GIBSON: Can money be plucked from the air? | Columns

That question once puzzled me, and still does to some extent. However, as I studied it, I went from puzzlement to utter amazement. I believe you too will be amazed because, the answer is yes; it’s called crypto or digital currency.

To understand how it can have value, you must know how any fiat money such as the dollar, pound, yen, etc., has value, where the value comes from, and why it constantly changes? The principles are the same no matter what is used as money.

At the dawn of civilization there was no money; therefore, if a person had a goat to sell, he had to find someone with something to exchange; it was called bartering. What if the person wanting the goat had only one chicken, but the goat is worth eight chickens? That made it difficult to make an exchange.

A medium of exchange was needed. It had to be something scarce so that everyone did not have large sums of it. Gold and silver are scarce soft metals. Therefore, they are a natural for money. It could easily be pounded into various shapes and sizes. One early coin was called “pieces of eight.”

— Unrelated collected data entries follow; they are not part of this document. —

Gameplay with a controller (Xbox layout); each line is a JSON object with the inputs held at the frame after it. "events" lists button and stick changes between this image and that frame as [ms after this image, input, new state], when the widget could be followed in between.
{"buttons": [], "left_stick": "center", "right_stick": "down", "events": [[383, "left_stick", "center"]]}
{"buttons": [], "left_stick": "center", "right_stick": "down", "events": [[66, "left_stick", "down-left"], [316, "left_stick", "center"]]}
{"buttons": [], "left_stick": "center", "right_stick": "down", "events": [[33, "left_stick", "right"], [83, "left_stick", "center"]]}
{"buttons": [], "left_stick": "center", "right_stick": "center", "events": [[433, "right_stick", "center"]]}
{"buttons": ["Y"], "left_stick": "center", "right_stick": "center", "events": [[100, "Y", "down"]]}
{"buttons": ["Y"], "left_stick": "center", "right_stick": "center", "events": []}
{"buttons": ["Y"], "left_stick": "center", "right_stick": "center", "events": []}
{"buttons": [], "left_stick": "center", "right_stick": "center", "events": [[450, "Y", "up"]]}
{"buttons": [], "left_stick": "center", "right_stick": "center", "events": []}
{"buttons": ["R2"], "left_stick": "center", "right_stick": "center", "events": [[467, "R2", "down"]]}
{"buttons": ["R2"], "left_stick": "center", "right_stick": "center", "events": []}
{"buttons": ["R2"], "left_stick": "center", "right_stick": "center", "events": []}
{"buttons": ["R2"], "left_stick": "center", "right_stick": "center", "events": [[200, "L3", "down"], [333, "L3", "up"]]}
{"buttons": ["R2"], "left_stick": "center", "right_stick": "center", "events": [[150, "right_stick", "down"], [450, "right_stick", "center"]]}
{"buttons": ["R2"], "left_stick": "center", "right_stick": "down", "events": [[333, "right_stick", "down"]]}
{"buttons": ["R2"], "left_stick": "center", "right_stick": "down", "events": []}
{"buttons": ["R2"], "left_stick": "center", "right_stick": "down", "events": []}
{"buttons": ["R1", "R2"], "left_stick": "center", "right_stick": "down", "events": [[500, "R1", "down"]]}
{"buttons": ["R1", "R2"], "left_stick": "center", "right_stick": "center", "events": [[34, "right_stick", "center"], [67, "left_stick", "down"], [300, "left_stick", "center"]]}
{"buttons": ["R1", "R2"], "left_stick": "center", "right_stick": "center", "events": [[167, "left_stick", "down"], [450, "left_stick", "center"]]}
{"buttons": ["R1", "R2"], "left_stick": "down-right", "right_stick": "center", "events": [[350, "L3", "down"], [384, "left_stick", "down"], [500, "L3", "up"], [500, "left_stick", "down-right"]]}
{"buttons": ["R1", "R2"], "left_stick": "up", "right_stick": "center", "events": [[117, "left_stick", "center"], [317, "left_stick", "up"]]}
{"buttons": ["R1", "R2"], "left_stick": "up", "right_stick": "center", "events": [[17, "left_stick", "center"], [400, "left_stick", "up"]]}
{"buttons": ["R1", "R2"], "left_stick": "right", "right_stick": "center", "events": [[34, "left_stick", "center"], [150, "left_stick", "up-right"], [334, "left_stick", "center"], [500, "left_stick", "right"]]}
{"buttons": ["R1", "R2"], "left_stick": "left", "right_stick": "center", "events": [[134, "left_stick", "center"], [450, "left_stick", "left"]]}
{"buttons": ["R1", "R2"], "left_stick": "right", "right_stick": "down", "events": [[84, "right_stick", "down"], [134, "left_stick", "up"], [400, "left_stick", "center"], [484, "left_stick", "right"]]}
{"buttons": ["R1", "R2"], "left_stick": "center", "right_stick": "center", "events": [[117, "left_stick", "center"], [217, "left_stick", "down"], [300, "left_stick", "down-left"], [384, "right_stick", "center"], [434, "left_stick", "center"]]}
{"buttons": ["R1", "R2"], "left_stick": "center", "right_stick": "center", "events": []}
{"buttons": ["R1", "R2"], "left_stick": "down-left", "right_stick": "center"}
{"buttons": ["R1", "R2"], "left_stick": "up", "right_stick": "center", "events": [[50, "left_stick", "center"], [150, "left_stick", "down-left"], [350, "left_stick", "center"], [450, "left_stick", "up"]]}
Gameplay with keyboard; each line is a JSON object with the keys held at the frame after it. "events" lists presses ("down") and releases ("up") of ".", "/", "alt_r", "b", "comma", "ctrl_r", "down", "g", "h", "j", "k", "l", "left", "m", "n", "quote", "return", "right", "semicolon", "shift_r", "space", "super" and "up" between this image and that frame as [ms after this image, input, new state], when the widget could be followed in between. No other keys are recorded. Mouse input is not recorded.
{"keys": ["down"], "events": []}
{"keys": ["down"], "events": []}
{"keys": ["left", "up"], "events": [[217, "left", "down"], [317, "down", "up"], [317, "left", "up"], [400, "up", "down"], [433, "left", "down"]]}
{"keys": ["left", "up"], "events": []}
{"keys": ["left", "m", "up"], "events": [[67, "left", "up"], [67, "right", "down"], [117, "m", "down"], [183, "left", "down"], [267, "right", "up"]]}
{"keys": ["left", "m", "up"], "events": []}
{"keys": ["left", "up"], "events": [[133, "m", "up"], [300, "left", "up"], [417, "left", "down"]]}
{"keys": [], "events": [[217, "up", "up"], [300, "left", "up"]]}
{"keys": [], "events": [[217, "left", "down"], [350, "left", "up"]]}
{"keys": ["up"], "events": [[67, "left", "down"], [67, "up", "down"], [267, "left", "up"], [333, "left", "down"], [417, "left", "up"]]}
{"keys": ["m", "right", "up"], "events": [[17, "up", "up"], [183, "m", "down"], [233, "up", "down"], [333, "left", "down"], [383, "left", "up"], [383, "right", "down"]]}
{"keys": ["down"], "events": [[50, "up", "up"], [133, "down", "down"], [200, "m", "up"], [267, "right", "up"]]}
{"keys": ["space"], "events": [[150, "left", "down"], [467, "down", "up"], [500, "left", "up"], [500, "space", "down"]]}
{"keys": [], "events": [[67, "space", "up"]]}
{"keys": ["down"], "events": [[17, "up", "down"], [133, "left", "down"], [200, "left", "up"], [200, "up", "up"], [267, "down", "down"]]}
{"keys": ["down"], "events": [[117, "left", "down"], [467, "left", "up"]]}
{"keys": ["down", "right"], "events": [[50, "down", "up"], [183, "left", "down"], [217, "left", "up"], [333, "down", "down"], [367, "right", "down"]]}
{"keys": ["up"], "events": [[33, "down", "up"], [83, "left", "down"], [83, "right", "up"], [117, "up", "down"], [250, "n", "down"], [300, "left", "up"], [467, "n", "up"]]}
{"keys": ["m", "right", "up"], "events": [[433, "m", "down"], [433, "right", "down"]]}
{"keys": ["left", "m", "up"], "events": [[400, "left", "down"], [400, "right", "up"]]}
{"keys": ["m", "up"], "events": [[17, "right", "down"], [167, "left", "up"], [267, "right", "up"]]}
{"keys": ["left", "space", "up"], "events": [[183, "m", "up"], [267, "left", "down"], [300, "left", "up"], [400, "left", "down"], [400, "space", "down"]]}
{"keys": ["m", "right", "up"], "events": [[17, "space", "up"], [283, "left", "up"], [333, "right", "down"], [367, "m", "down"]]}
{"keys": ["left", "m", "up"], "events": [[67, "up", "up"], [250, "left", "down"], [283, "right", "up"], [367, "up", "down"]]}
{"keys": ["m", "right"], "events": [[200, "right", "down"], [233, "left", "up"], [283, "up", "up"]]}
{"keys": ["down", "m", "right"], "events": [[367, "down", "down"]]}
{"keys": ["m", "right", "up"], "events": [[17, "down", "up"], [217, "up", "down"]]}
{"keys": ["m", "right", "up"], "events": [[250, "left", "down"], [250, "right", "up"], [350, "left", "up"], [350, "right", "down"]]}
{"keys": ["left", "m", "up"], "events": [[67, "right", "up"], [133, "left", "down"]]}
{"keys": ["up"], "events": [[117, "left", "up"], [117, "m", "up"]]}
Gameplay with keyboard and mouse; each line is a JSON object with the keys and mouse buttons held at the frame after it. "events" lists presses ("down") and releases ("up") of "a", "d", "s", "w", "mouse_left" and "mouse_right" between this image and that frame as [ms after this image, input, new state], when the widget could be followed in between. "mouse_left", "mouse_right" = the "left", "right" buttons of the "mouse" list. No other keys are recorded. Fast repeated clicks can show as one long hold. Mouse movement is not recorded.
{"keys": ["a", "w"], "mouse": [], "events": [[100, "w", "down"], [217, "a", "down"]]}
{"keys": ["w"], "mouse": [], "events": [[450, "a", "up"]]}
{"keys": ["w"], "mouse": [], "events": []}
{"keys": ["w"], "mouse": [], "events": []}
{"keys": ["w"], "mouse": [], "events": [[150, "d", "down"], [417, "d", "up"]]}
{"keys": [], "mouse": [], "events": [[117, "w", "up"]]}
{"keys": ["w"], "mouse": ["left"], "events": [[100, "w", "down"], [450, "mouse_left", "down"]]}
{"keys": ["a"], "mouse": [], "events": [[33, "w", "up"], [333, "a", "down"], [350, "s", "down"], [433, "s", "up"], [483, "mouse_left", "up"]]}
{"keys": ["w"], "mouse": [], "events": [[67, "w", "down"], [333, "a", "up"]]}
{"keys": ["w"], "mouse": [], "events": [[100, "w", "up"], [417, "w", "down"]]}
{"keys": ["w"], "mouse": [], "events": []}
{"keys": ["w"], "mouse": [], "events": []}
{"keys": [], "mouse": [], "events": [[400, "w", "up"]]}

Legend says it was stamped to look like a pie with eight slices which could easily be broken into eight equal pieces. That’s a fable but it makes for a good illustration, now back to the goat and chicken.

If the man with the chicken had a “pieces of eight” coin and exchanged it for the goat, the goat man could break off one piece and give it back for the chicken. Now he has a chicken and seven pieces remaining on his coin which he could use to buy seven more chickens, that’s eight chickens. Thus commerce began.

The American Indian also had a form of money called wampum. It was beads made from highly polished unusual looking shells making them scarce and desirable.

When I was a kid, haircuts were a dollar; now they’re $15. Haircuts are not more valuable now. So why does it cost 15 times more? It’s because money is 15 times less valuable.

Here’s another example using the character from Washington Irving’s story Rip Van Winkle, the man who slept for 20 years. Let’s say one evening in 1958 Rip Van Winkle is at a car dealership looking at new cars. He is quoted a price of $2,000. The next morning, when he goes to buy the car, he doesn’t realize that he has been asleep for 62 years; it’s now the year 2020.

To his chagrin, he discovers that his $2,000 will not buy the car. Why? It is exactly what he was quoted the day before; at least he thinks it was the day before.

Like the haircut, mentioned above, the car isn’t 15 times more valuable; his money is 15 times less valuable. What changed the value? Was it the government?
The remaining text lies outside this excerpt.